Intercepting system calls with LD_PRELOAD
Recently I needed to store some metadata about files read in a program I had. Altering all the fread
calls seemed laborous, and what if I didn’t have the source code? Luckily it is possible to intercept calls to dynamically linked libraries by abusing LD_PRELOAD.
By preloading your own shared library, its functions will be linked before the similarly named functions from libC. Then by looking up the actual function using dlsym(RTLD_NEXT,...)
, we can insert our own instrumentation before and after calls to such functions.

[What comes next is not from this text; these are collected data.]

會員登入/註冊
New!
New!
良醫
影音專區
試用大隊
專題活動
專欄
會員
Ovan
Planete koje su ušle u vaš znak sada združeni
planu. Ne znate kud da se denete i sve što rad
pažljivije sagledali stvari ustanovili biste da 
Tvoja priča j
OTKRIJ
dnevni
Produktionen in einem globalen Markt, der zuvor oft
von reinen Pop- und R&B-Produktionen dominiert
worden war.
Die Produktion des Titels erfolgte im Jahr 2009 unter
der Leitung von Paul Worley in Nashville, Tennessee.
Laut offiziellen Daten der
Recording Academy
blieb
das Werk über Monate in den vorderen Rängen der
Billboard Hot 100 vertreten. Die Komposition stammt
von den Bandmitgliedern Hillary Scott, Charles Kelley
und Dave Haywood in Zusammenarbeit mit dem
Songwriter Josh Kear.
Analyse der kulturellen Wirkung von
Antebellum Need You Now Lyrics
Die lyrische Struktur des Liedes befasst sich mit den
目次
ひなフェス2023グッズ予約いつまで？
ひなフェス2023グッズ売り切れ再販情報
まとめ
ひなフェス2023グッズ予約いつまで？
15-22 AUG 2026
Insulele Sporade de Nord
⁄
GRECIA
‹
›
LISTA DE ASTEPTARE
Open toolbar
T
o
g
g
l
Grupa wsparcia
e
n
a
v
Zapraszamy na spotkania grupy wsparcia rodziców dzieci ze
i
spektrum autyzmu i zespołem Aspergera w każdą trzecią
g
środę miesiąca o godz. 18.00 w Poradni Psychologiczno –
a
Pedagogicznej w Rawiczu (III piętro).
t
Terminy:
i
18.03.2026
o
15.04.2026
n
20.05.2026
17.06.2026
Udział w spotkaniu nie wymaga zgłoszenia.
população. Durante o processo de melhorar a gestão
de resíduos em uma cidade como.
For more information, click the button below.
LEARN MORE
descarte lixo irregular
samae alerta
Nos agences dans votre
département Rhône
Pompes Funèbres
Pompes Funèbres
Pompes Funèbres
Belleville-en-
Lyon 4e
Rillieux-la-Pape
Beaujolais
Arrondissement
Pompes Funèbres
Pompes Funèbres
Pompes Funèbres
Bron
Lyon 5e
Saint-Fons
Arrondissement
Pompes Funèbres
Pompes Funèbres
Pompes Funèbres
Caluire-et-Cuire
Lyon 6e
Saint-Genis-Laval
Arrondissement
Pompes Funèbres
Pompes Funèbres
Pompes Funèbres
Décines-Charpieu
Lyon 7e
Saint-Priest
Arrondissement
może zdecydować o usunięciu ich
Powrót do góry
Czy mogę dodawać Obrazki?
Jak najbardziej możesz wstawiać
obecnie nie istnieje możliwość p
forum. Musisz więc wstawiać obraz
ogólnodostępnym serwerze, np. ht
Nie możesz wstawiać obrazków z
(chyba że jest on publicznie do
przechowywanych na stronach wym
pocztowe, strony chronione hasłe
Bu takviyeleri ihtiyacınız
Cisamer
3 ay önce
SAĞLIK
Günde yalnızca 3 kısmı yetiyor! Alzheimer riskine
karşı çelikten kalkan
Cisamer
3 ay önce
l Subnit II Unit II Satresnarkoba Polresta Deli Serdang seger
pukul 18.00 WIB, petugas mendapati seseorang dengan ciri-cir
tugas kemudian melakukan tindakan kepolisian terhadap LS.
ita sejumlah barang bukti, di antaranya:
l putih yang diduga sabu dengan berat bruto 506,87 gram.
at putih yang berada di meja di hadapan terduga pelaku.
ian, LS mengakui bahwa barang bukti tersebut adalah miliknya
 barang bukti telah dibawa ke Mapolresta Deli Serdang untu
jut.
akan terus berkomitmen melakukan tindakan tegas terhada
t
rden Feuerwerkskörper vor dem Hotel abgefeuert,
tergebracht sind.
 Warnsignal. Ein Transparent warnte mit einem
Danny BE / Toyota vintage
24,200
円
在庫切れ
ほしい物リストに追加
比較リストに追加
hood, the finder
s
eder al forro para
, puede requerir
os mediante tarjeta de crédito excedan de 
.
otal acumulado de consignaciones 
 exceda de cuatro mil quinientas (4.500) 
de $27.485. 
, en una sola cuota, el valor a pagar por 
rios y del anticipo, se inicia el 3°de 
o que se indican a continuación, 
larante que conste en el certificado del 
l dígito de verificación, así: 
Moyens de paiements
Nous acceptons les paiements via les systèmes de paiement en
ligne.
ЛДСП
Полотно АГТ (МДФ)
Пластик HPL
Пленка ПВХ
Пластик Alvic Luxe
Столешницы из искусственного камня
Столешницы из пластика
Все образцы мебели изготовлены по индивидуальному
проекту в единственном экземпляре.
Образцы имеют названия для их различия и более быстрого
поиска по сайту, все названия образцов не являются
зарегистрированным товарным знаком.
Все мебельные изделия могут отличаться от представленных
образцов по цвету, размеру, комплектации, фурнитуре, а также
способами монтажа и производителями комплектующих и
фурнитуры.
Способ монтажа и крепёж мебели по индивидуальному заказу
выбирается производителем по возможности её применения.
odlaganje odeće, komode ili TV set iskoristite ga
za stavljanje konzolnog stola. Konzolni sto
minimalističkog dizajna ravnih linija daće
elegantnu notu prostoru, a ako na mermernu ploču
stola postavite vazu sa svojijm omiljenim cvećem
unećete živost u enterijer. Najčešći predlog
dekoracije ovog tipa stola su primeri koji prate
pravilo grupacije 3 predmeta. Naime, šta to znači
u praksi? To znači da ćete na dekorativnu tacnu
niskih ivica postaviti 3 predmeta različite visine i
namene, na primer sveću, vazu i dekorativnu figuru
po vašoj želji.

Suppose you have a simple C program that opens a file and reads its content, like so:
#include <stdio.h>
int main(int argc, char **argv)
{
FILE *f;
char buf[1024];
f = fopen(argv[1], "rb");
fread(buf, 1024, 1, f);
return 0;
}
Now, suppose, you want to instrument the program in such a manner that we print the name of the file we read from.
Create a new file mylib.c
:
#define _GNU_SOURCE
#include <stdio.h>
#include <unistd.h>
#include <dlfcn.h>
// Only works on Linux
char *recover_filename(FILE *f)
{
char fd_path[256];
int fd = fileno(f);
sprintf(fd_path, "/proc/self/fd/%d", fd);
char *filename = malloc(256);
int n;
if ((n = readlink(fd_path, filename, 255)) < 0)
return NULL;
filename[n] = '\0';
return filename;
}
size_t fread(void *ptr, size_t size, size_t nmemb, FILE *stream)
{
size_t (*lfread)(void *, size_t, size_t, FILE*) = dlsym(RTLD_NEXT, "fread");
char *fname = recover_filename(stream);
printf("Read from file %s\n", fname);
free(fname);
return lfread(ptr, size, nmemb, stream);
}
Compile it using
cc -fPIC -shared -o mylib.so mylib.c -ldl
This will create a shared object called mylib.so
. You can now re-direct calls to libc’s fread
to your own library using LD_PRELOAD.
Execute the program as follows:
LD_PRELOAD=./mylib.so ./myprogram filename.txt
When the program calls fread
, the name of the file will now be printed!
The possibilities with this are endless. For example, recently, I had to do taint analysis on all input bytes of a file. I simply initialized the taint-flow analysis on all bytes read using fread
in a similar way to this. Easy!